Post by lyonhaert » Wed, 17. Jan 18, 17:04

kohlrak wrote:So it's just as broken.
It's my impression that a limping economy is part of the X games, thus one approach to playing is building a trade empire.
kohlrak wrote:Maybe then wipe everyone else out. We'll see once I have enough money.
:lol:

jlehtone
Posts: 21812
Joined: Sat, 23. Apr 05, 21:42
x4

Post by jlehtone » Wed, 17. Jan 18, 22:18

X2 NPC stations have ships that buy resources.
The buyers will head for a producer that has most in stock, for it is the cheapest. (A win-win for the buyer.)
However, a NPC Factory that is out of resources will pay maximum price for them.

Consumption rate of Docks and secondary resource is slower than the primary resource usage rate.

The Docks have fixed price. No NPC will ever buy from Docks. How do Docks get wares?
  • Do they pay the average? If yes, then they have lower priority than the desperate Factories that are willing to pay above average. In worst case a Dock will never beat Factory buyers. However, the Docks will consume cheap surplus.
  • What if Dock's ship is willing to pay maximum? If so, then Docks beat all but most desperate Factories. However, they get full easily. The Factories should thus have a "reasonable chance" to get (primary) resources.
Back in 2005 there were threads claiming that Trade Docks (or someone else) do buy from Player Crystal Fabs despite high/max Crystal price, and that Trade Docks were well stocked. IIRC, I did make use of that in 2005, game version 1.4. The 1.5 update were not suppose to do anything but add the "player stats export" feature.

Player ships can buy from Docks.
->
Player Xtal Fab produces Crystals.
NPC Trade Dock buys them at premium.
Player SPP buys Crystals back from the Dock.
==
The price difference is pure profitsss.

**Questions**
1 > In the X2 economy forum thread, rewrite the passage starting at "Post by lyonhaert" and ending at "have enough money.", replacing "trade empire" with "mining empire".
2 > In the X2 economy forum thread, what price will an NPC Factory that has run out of resources pay for them?
3 > Continue the X2 economy forum thread from its last line.

**Data extract**
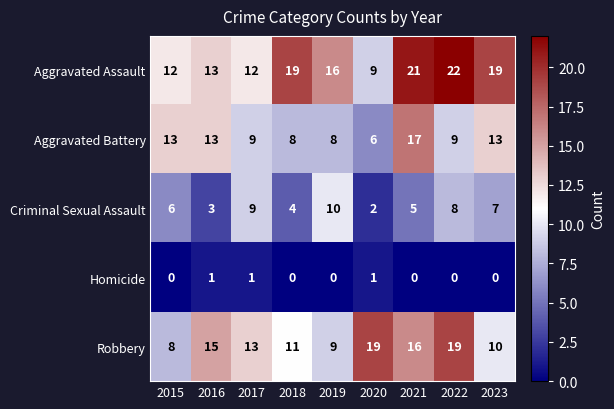

At how many categories does at least one series exceed 5?

9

**Responses to the tasks**
1 >
Post by lyonhaert » Wed, 17. Jan 18, 17:04

kohlrak wrote:So it's just as broken.
It's my impression that a limping economy is part of the X games, thus one approach to playing is building a mining empire.
kohlrak wrote:Maybe then wipe everyone else out. We'll see once I have enough money.

2 > It will pay the maximum price.

3 >
X2 NPC economy has (IIRC) overall shortage of ECells, and various local shortages of other wares. These provide clear opportunity for the player to "fill the holes" with player factories.

The SPP are lucrative, even if/after you add Crystal production of your own.

The production time of heavy weaponry is long. The NPC is quicker than the player Forges, but NPC does not have many Forges. M6 is relatively reliable sector patrol, but you will need 125MW shields and gHEPTs for many ships.



X3 economy is different in various ways:
  • NPC Stations do not have ships. They are at the mercy of Free Traders
  • Free Traders select a ware, buy from cheapest nearby source and then sell to best payer. Free Traders roam around. Free Traders are inefficient (essentially Trade Mk3 UT's without jumpdrives and shepherd)
  • There are no real shortages of anything (apart from station stocks not being at "equilibrium" on the start moment, just like the X2 has)
  • Scale: S, M, L, XL. All X2 stations are "S"; x1. M = x2, L = x5, XL = x10. For example, Crystal Fab L has 5 times larger stocks than the S had, and all amounts per cycle are multiplied by 5 too
  • Price range of a ware at secondary resource consumer can be different from what it is at primary consumer. Usually more narrow, i.e. an empty primary consumer offers higher price than an empty secondary consumer. This supposedly guides the Free Traders to the primary consumers to ensure Factory production
  • GoD. NPC Factories disappear and reappear, based on some heuristical "need". You cannot get rid of them for good (but you can have fun "getting close enough")


SDS? CLS Mk1. Kri'Me wrote an original script, SDS. Lucike made the second iteration and renamed it CLS Mk1. If you do let the CLS pilot to "level up", it can deliver to 20 Stations.


Auto-adjusting prices with SMS reduces the advantage the player has: fixed arbitrary prices ensures that every transaction achieves known profit. The adjusting prices trade that with more continuous production.
Goner Pancake Protector X
Insanity included at no extra charge.
There is no Box. I am the sand.

kohlrak
Posts: 136
Joined: Thu, 28. Dec 17, 11:47

Post by kohlrak » Thu, 18. Jan 18, 02:54

lyonhaert wrote:
kohlrak wrote:So it's just as broken.
It's my impression that a limping economy is part of the X games, thus one approach to playing is building a trade empire.
kohlrak wrote:Maybe then wipe everyone else out. We'll see once I have enough money.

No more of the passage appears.